Junto com o ofício das paneleiras de Goiabeiras (ES), a arte kusiwa foi um dos primeiros bens imateriais registrados no país, em 2002. O complexo sistema de representação gráfica é a forma com que os Wajãpi do Amapá costumam retratar e perpetuar seus saberes, modo de vida, mitologia e tradições e será o primeiro dos bens imateriais nacionais a ter o processo de revalidação analisado.
Os membros do conselho consultivo Iphan irão avaliar se, ao longo dos últimos 15 anos, as pinturas com que os Wajãpi do Amapá decoram seus corpos e objetos mantiveram o sentido que lhes rendeu a inscrição no Livro de Registro das Formas de Expressão.
“Como o patrimônio cultural é dinâmico, é vivo, criado e recriado pelas comunidades, deve, a cada dez anos, ser reavaliado pelo conselho consultivo do Iphan para verificar se as características que fundamentaram o registro se mantêm e se interessa à comunidade manter o bem sob registro”, explicou à Agência Brasil o diretor do Departamento do Patrimônio Imaterial do Iphan, Hermano Queiroz. Se a avaliação for positiva, o título de Patrimônio Cultural do Brasil será revalidado. Do contrário, a arte kusiwa será mantida no Livro de Registro, mas apenas como uma expressão cultural de seu tempo.
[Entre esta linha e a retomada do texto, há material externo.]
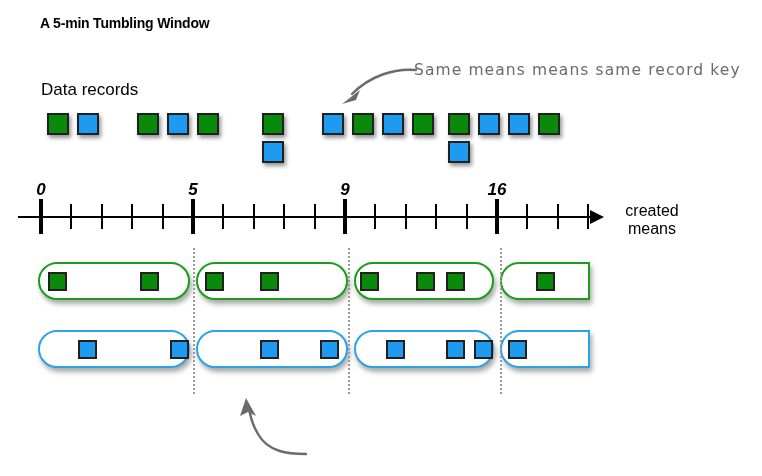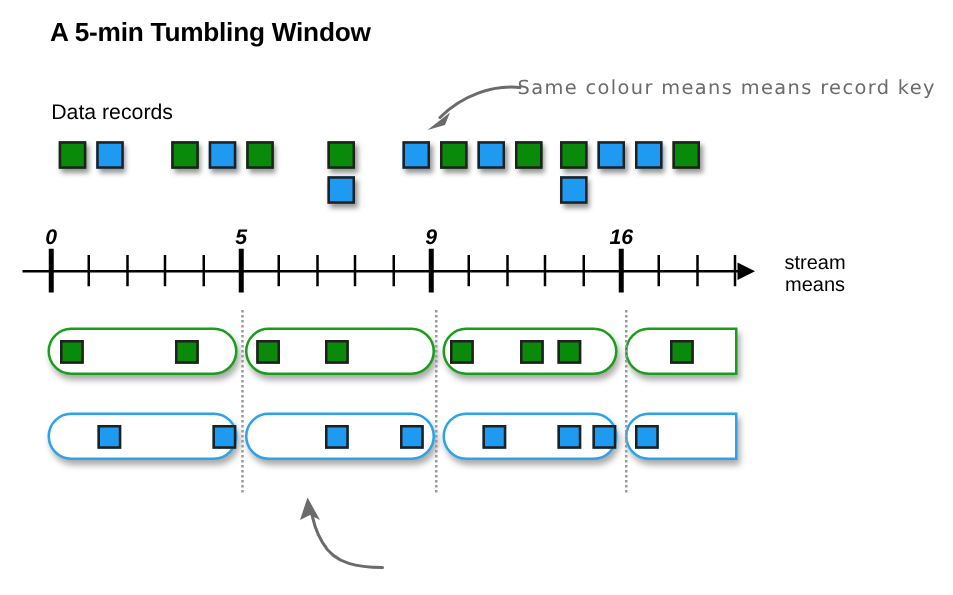"A 5-min Tumbling Window" .title { font-size: 21px -> 14px }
Segundo Queiroz, o título concedido ao complexo sistema iconográfico da tribo que, desde 2008, também é reconhecido pela Organização das Nações Unidas para a Educação, a Ciência e a Cultura (Unesco) como Patrimônio Cultura Imaterial da Humanidade, resultou em uma valorização da forma de expressão tradicional pela própria comunidade indígena.
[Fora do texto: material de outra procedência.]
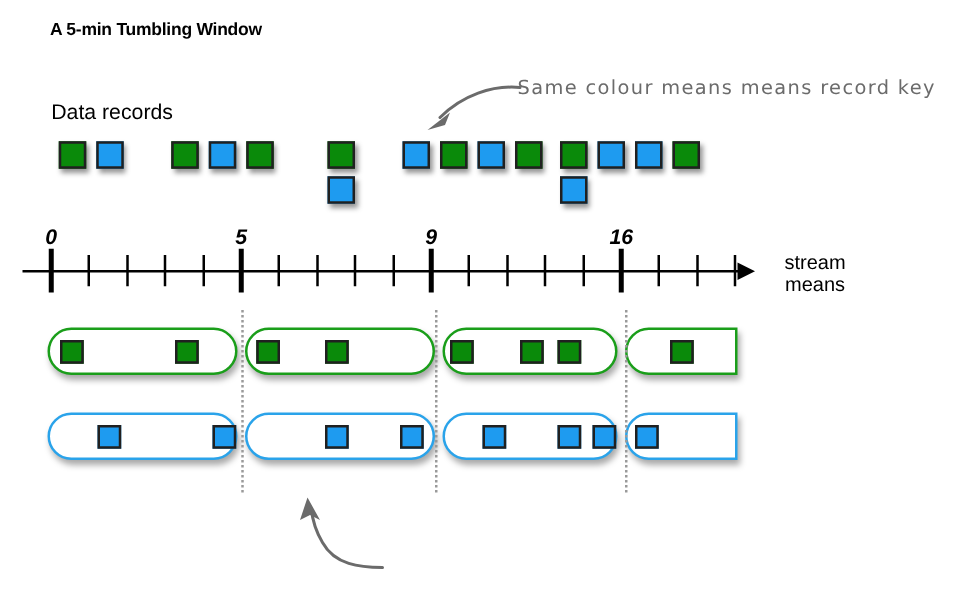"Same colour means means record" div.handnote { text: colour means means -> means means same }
“Índios Wajãpi do Amapá que antes não se interessavam pela arte kusiwa agora se interessam. Eles têm orgulho de dizer que são portadores de um bem que é reconhecido como patrimônio. E formaram seus próprios pesquisadores para divulgar e dar mais visibilidade a sua cultura. O registro os motivou a se ter uma gestão muito mais autônoma deste patrimônio.”
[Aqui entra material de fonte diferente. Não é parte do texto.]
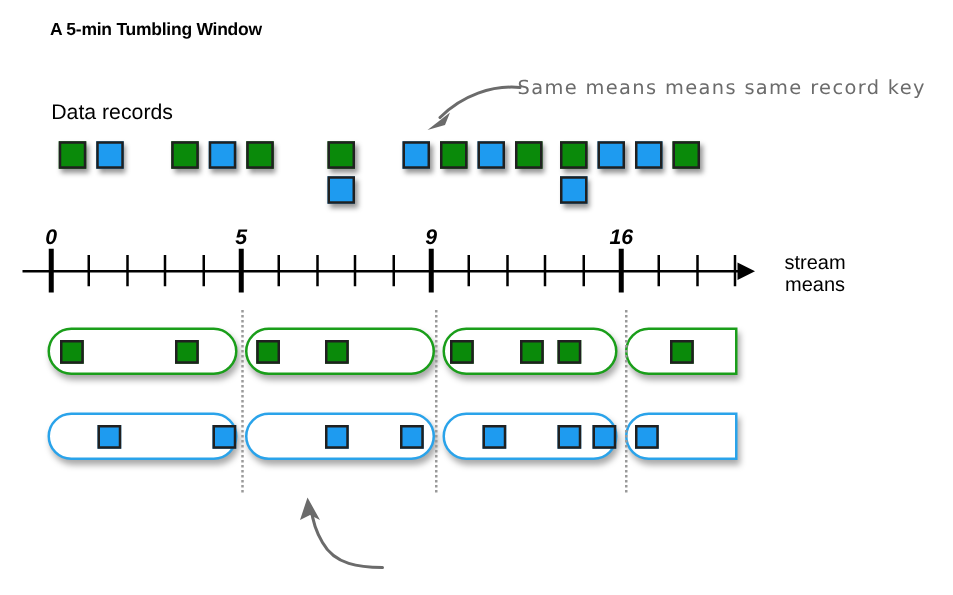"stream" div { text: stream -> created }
Em setembro de 2009, a Fundação Nacional do Índio (Funai) inaugurou o Centro de Formação e Documentação Wajãpi, dentro da terra indígena, para abrigar o acervo de fotografias, imagens, filmes, CDs, DVDs, documentos escritos, pesquisas e livros da tribo.
Apropriação indevida
Mantido o título de patrimônio cultural, o plano de salvaguarda da arte kusiwa aprovado em 2002 será atualizado, estabelecendo novas ações para valorizar, divulgar e apoiar a sustentabilidade da forma de expressão dos Wajãpi do Amapá. Em todos os processos de reconhecimento ou revalidação, o plano também deve prever formas de proteger os bens imateriais da apropriação indevida.
“Temos que imaginar que, além de uma forma de mercantilização e folclorização dos saberes tradicionais, o que leva a um esvaziamento dos seus conteúdos simbólicos, também pode ocorrer de empresas se apropriarem indevidamente desses bens, comercializando-os sem a autorização da comunidade e sem repartir os benefícios”, alertou Queiroz. Segundo ele, há alguns anos, o Iphan teve que acionar judicialmente uma empresa que estava vendendo vários produtos decorados com os motivos gráficos kusiwa. Por infringir a propriedade intelectual indígena e um patrimônio cultural do Brasil, a empresa teve que recolher todos os produtos irregulares e indenizar a comunidade com projetos de valorização da cultura Wajãpi.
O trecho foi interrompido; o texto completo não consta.